Render the part that opens with the line containing "Share Article" and closes with the line containing "introduced to Jeffrey Epstein." as a Markdown table with two columns, Line No. and Content, giving each line's number and its wording, with blank lines left out.
——————————
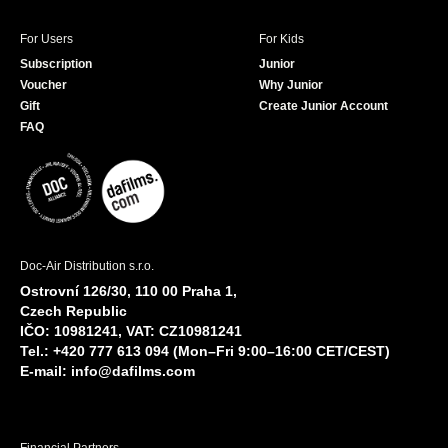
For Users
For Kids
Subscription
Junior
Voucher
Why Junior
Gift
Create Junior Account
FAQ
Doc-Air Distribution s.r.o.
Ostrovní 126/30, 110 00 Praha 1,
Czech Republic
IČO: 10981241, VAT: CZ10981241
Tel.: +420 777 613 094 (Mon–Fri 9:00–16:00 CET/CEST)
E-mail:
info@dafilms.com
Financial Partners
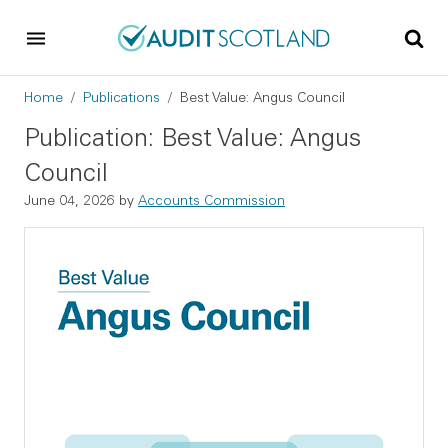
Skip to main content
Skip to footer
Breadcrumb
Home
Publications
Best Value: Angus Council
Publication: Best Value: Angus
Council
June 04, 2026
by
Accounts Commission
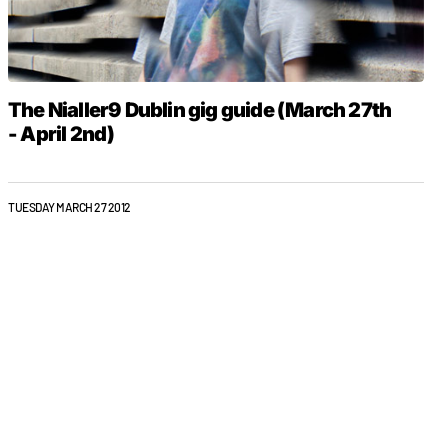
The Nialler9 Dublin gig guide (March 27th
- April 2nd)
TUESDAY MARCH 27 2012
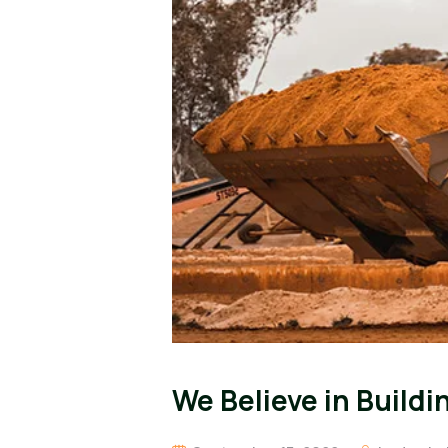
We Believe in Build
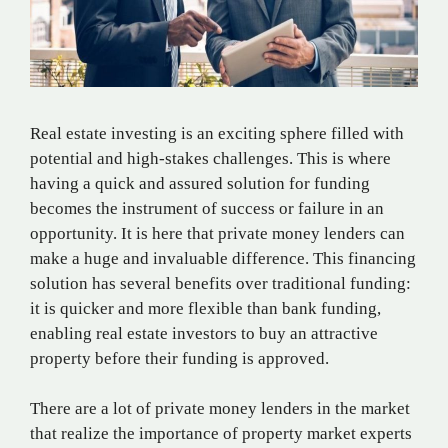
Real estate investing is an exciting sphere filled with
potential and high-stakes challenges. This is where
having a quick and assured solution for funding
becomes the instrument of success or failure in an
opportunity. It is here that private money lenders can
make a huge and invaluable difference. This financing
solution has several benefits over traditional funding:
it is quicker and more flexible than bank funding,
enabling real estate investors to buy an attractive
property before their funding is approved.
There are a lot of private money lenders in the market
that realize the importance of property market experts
——————————
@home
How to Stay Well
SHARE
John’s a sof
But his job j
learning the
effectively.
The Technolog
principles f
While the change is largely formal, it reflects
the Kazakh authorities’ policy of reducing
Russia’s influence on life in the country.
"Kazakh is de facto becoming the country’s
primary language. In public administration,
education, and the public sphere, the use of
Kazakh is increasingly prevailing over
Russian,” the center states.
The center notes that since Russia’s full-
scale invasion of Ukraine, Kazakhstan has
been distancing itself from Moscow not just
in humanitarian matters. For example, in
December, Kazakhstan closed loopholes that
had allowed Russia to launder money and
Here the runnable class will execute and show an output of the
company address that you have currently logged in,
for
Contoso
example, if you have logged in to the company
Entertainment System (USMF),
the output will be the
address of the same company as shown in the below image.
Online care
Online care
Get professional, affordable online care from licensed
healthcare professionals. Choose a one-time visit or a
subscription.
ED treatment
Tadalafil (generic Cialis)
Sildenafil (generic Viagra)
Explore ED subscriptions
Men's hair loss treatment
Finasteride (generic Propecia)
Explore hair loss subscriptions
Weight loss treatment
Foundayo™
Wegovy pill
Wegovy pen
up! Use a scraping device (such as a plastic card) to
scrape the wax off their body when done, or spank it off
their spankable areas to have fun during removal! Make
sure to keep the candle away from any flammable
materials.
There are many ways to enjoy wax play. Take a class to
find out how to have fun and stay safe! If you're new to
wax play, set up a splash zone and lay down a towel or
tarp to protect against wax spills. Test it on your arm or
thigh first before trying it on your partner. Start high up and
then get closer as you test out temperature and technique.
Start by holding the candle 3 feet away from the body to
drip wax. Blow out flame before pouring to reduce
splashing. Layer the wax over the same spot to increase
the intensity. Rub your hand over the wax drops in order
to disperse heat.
——————————
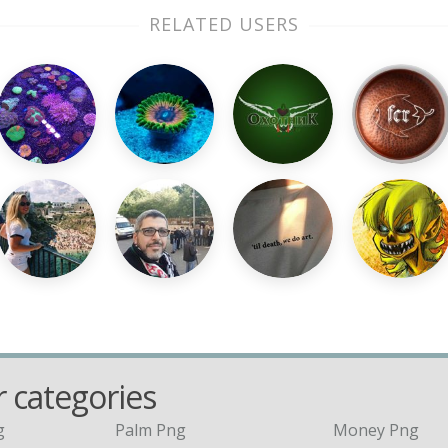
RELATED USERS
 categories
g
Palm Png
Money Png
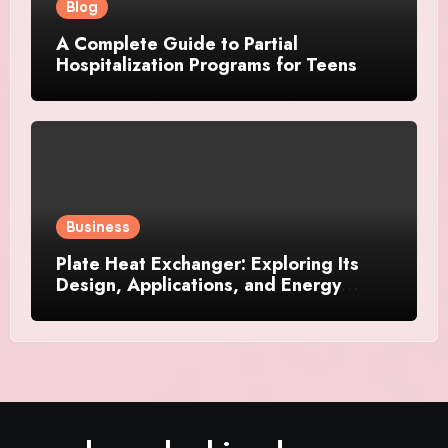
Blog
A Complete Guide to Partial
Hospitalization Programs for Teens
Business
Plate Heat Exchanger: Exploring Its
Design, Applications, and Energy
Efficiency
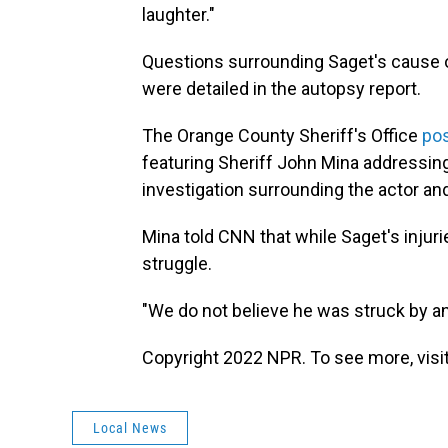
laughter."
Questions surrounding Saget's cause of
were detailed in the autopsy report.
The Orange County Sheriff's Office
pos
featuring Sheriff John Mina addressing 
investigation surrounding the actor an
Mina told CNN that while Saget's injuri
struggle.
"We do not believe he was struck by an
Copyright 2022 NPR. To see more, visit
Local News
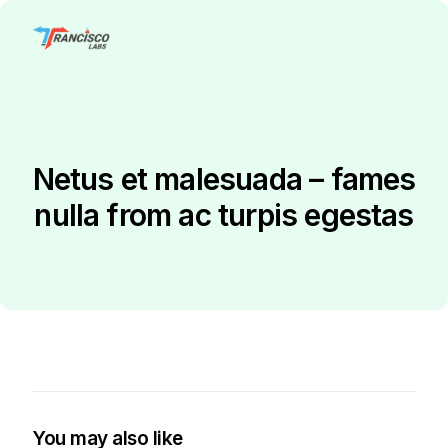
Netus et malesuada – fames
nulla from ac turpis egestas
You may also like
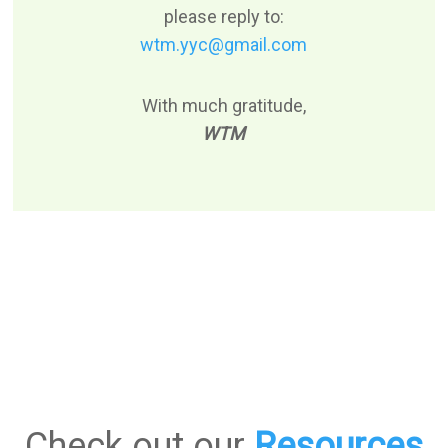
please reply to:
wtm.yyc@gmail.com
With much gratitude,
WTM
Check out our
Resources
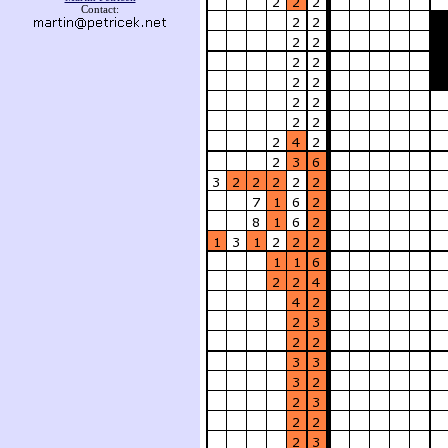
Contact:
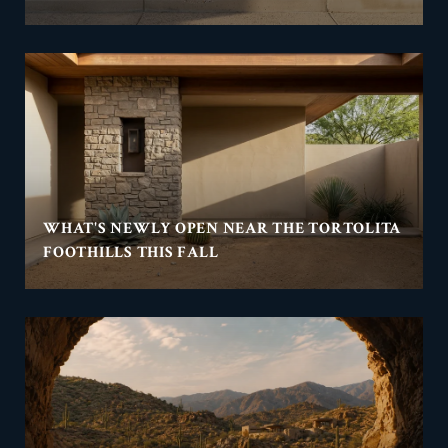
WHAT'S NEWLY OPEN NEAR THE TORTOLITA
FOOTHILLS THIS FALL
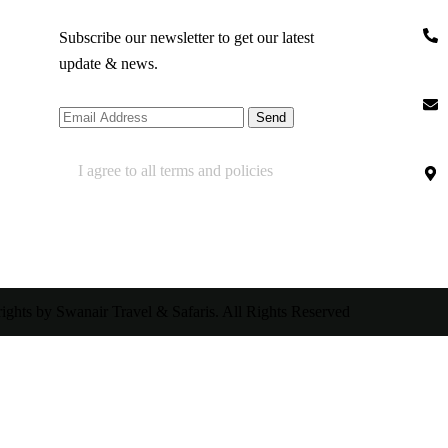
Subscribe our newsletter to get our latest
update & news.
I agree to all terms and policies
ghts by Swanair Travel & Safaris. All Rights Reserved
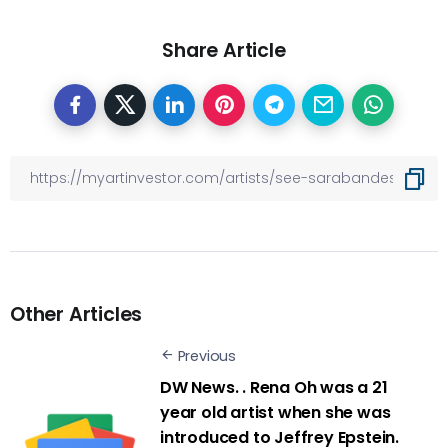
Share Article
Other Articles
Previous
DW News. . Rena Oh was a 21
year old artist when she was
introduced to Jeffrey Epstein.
——————————
#### Response to the task
| Line No. | Content |
|---|---|
| 1 | Share Article |
| 2 | Other Articles |
| 3 | Previous |
| 4 | DW News. . Rena Oh was a 21 |
| 5 | year old artist when she was |
| 6 | introduced to Jeffrey Epstein. |